------ SOURCE DATA ------
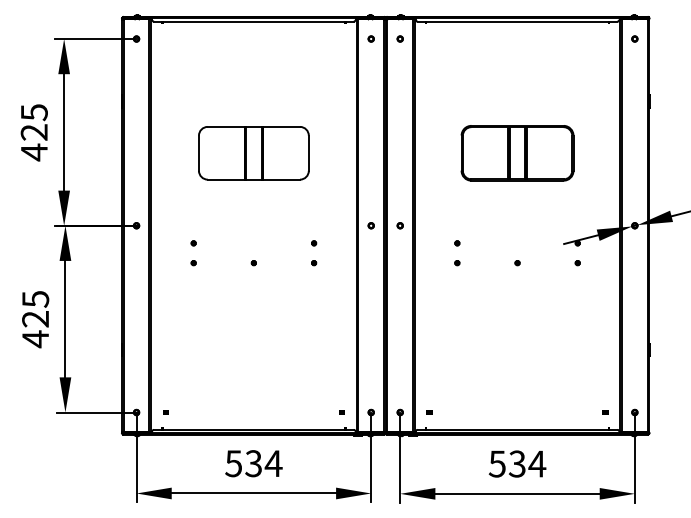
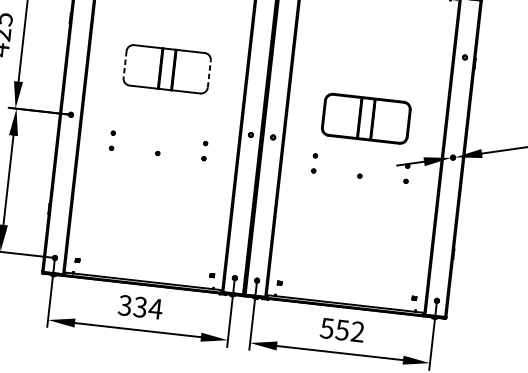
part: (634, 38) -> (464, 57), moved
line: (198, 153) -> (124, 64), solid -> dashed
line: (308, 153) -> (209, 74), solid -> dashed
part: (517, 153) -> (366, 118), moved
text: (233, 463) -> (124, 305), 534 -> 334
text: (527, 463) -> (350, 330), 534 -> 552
------
■ WHAT THIS TASK INVOLVES
All that is needed is the line containing "line: (308, 153)" and each line after it to the end of the data above, set down exactly.

■ EXERCISE OUTPUT
line: (308, 153) -> (209, 74), solid -> dashed
part: (517, 153) -> (366, 118), moved
text: (233, 463) -> (124, 305), 534 -> 334
text: (527, 463) -> (350, 330), 534 -> 552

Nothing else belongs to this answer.